Bruxelles, 9 octobre 2025 — Depuis la tribune du Global Gateway Forum, le président congolais Félix Antoine Tshisekedi Tshilombo a surpris par un discours d’ouverture et d’apaisement envers son homologue rwandais, Paul Kagame. Dans un ton conciliant, il a appelé à la coopération entre Kinshasa et Kigali pour mettre fin à la crise qui ravage l’Est de la République démocratique du Congo.

« Je vous propose de travailler ensemble, de rapprocher nos peuples, nos communautés pour le développement et le bien-être de celles-ci », a lancé Félix Antoine Tshisekedi, s’adressant directement à Paul Kagame, assis en face de lui. Le chef de l’État congolais a souligné que lui et son homologue étaient les deux seuls capables d’arrêter l’escalade de la guerre, tout en appelant à la “paix des braves”.

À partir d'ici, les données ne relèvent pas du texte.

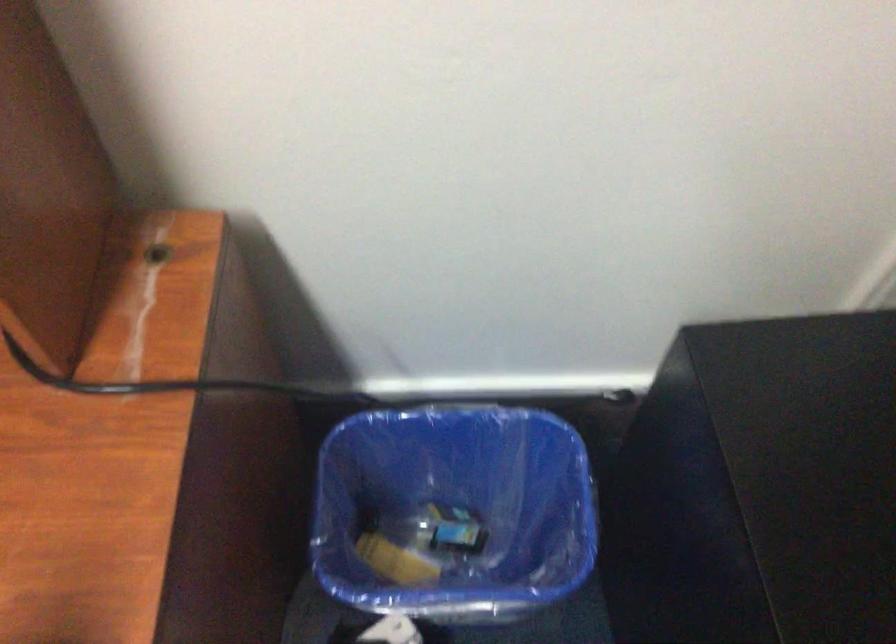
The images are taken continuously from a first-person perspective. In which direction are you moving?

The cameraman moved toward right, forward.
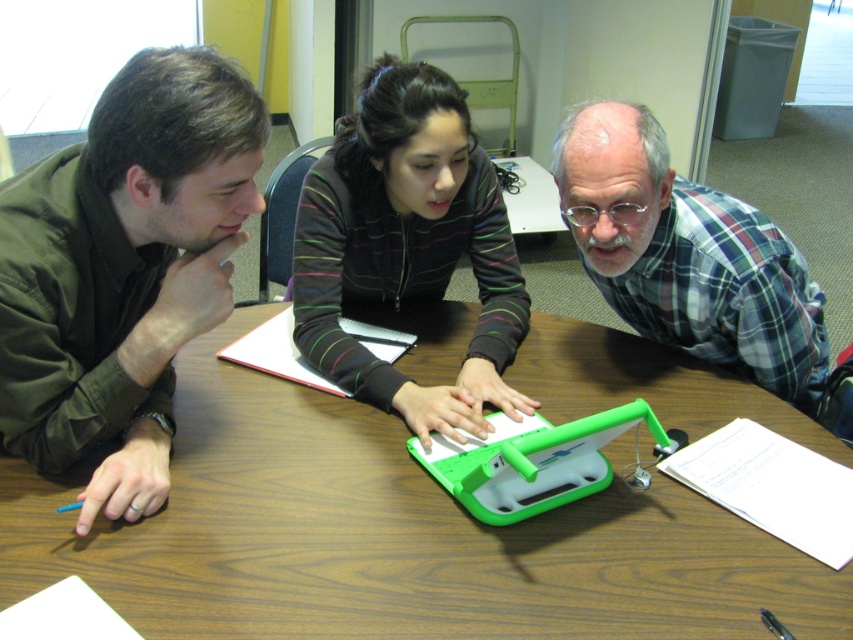
Question: Which object is positioned closest to the wooden table at center?

Choices:
 (A) striped fleece jacket at center
 (B) plaid flannel shirt at upper right
 (C) matte green shirt at left

Answer: (A)

Question: Does striped fleece jacket at center come in front of plaid flannel shirt at upper right?

Choices:
 (A) no
 (B) yes

Answer: (A)

Question: Can you confirm if wooden table at center is bigger than plaid flannel shirt at upper right?

Choices:
 (A) no
 (B) yes

Answer: (B)

Question: Considering the relative positions of wooden table at center and striped fleece jacket at center in the image provided, where is wooden table at center located with respect to striped fleece jacket at center?

Choices:
 (A) above
 (B) below

Answer: (B)

Question: Which of the following is the closest to the observer?

Choices:
 (A) striped fleece jacket at center
 (B) plaid flannel shirt at upper right
 (C) matte green shirt at left

Answer: (C)

Question: Which is farther from the matte green shirt at left?

Choices:
 (A) wooden table at center
 (B) plaid flannel shirt at upper right
 (C) striped fleece jacket at center

Answer: (B)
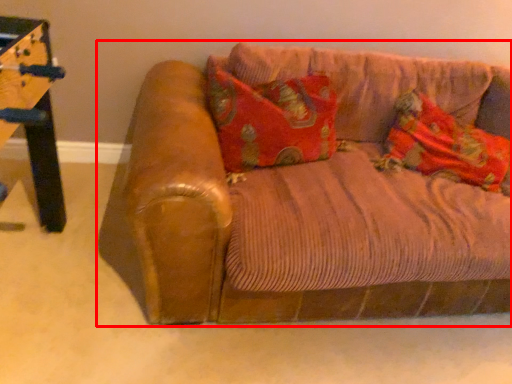
Question: From the image's perspective, what is the correct spatial relationship of studio couch (annotated by the red box) in relation to material?

Choices:
 (A) below
 (B) above

Answer: (A)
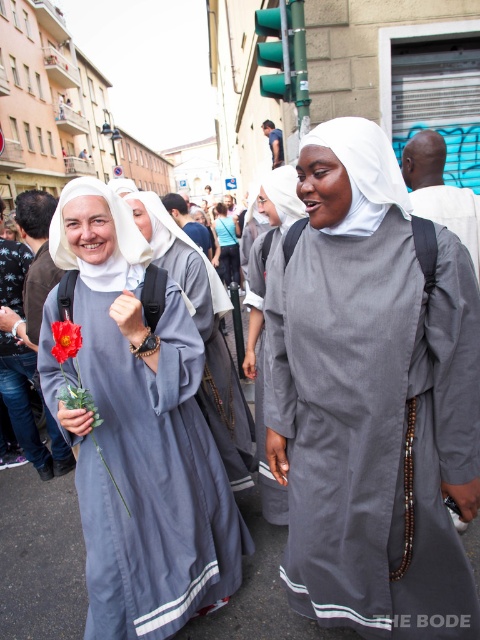
You are a pedestrian standing at the point with coordinates point (228, 240). You want to walk to the point with coordinates point (226, 371). Which direction should you move in relation to the two points?

Point (226, 371) is in front of point 0.375, 0.377, so you should move forward towards point (226, 371).

You are a photographer trying to capture a clear shot of both the matte gray robe at center and the light blue fabric dress at center. Which one is closer to the camera?

The matte gray robe at center is in front of the light blue fabric dress at center, so the matte gray robe at center is closer to the camera.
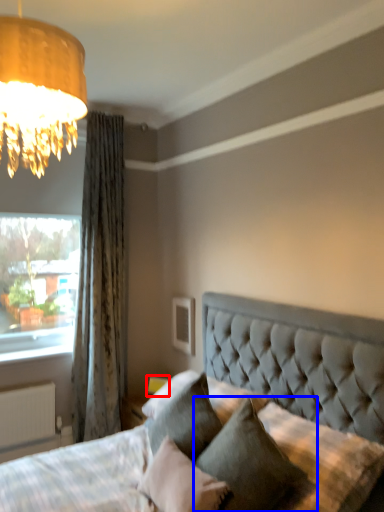
Question: Which point is closer to the camera, table lamp (highlighted by a red box) or pillow (highlighted by a blue box)?

Choices:
 (A) table lamp
 (B) pillow

Answer: (B)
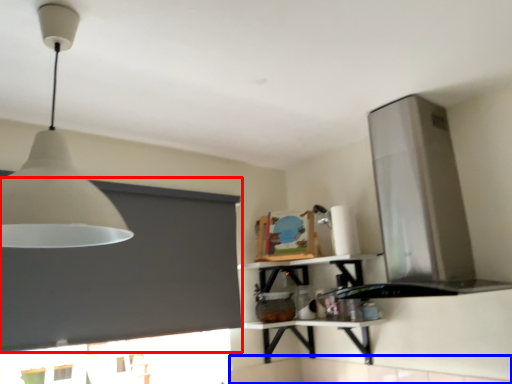
Question: Among these objects, which one is farthest to the camera, window screen (highlighted by a red box) or counter top (highlighted by a blue box)?

Choices:
 (A) window screen
 (B) counter top

Answer: (B)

Dans un geste symbolique, il a suspendu la lecture d’un passage de son discours initialement prévu pour plaider des sanctions contre le Rwanda. « Je préfère le suspendre pour le moment, en attendant la réponse du président Kagame », a-t-il déclaré, sous le regard de Joâo Lourenço, Cyril Ramaphosa et du conseiller spécial américain pour l’Afrique, Massad Boulos, témoins de cette initiative.

Mais cette main tendue a été immédiatement rejetée par Kigali. Le ministre rwandais des Affaires étrangères a répliqué sèchement, affirmant que « le seul à pouvoir arrêter cette escalade est le président Félix Antoine Tshisekedi, et lui seul », rejetant la responsabilité de la crise sur Kinshasa. Il a accusé la RDC de soutenir les milices FDLR et Wazalendo, de recourir à des mercenaires étrangers et à des troupes burundaises, et de bombarder des zones habitées par des Banyamulenge dans l’Est du pays.

Cette réaction ferme du Rwanda balaie les espoirs d’un rapprochement et souligne la profondeur de la méfiance entre les deux voisins. Alors que Kinshasa multiplie les appels au dialogue, Kigali maintient une posture accusatrice, éloignant davantage la perspective d’une désescalade durable dans la région des Grands Lacs.